━━━━━ DOCUMENT TEXT ━━━━━

In summary, we have developed a simple and eco-friendly (CO₂-capturing) ball-milling process to efficiently produce edge-carboxylated graphite (ECG) in solid state without involving hazardous chemicals. A reaction mechanism for the carboxylation by ball milling in the presence of dry ice and decarboxylation by thermal annealing ECG (H-ECG) under nitrogen was proposed and confirmed by various microscopic and spectroscopic measurements. The resultant ECG was demonstrated to be highly dispersible in various polar solvents suitable for solution casting. The ECG and H-ECG exhibited many superior structure-property characteristics with respect to its GO and H-GO counterparts. Thus, the ball-milling technique developed in this study could be regarded as a general approach toward low-cost, high-yield production of edge-functionalized graphene (EFG) with various functional groups of practical significance for mass production of multifunctional materials and devices based on graphene materials.

━━━━━ MATERIAL PROVIDED ━━━━━

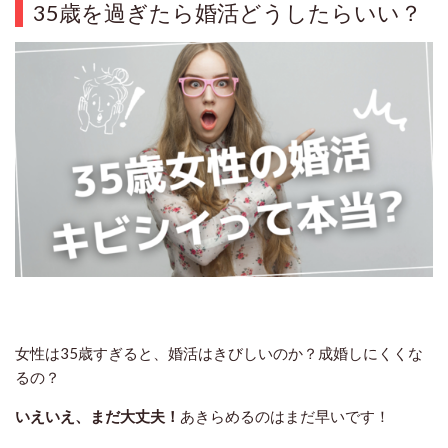
35歳を過ぎたら婚活どうしたらいい？
女性は35歳すぎると、婚活はきびしいのか？成婚しにくくな
るの？
いえいえ、まだ大丈夫！
あきらめるのはまだ早いです！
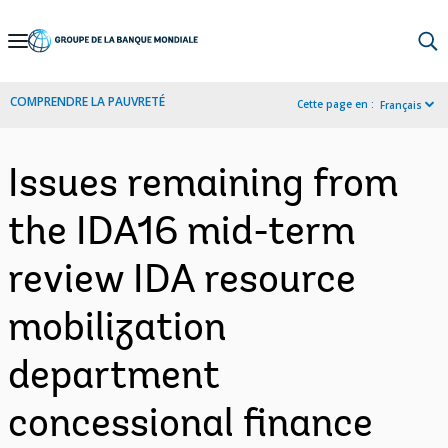
Skip
to
Main
COMPRENDRE LA PAUVRETÉ
Cette page en :
Français
Navigation
Issues remaining from
the IDA16 mid-term
review IDA resource
mobilization
department
concessional finance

━━━━━

WORK REQUEST 1:
Copy the paragraph on ball-milled edge-carboxylated graphite word for word.
WORK REQUEST 2:
Write out the text of all the dataset rows again, substituting "office" for "department" and changing nothing else. Leave the pictures out.

RESPONSE BOX 1:
In summary, we have developed a simple and eco-friendly (CO₂-capturing) ball-milling process to efficiently produce edge-carboxylated graphite (ECG) in solid state without involving hazardous chemicals. A reaction mechanism for the carboxylation by ball milling in the presence of dry ice and decarboxylation by thermal annealing ECG (H-ECG) under nitrogen was proposed and confirmed by various microscopic and spectroscopic measurements. The resultant ECG was demonstrated to be highly dispersible in various polar solvents suitable for solution casting. The ECG and H-ECG exhibited many superior structure-property characteristics with respect to its GO and H-GO counterparts. Thus, the ball-milling technique developed in this study could be regarded as a general approach toward low-cost, high-yield production of edge-functionalized graphene (EFG) with various functional groups of practical significance for mass production of multifunctional materials and devices based on graphene materials.

RESPONSE BOX 2:
35歳を過ぎたら婚活どうしたらいい？
女性は35歳すぎると、婚活はきびしいのか？成婚しにくくな
るの？
いえいえ、まだ大丈夫！
あきらめるのはまだ早いです！
Skip
to
Main
COMPRENDRE LA PAUVRETÉ
Cette page en :
Français
Navigation
Issues remaining from
the IDA16 mid-term
review IDA resource
mobilization
office
concessional finance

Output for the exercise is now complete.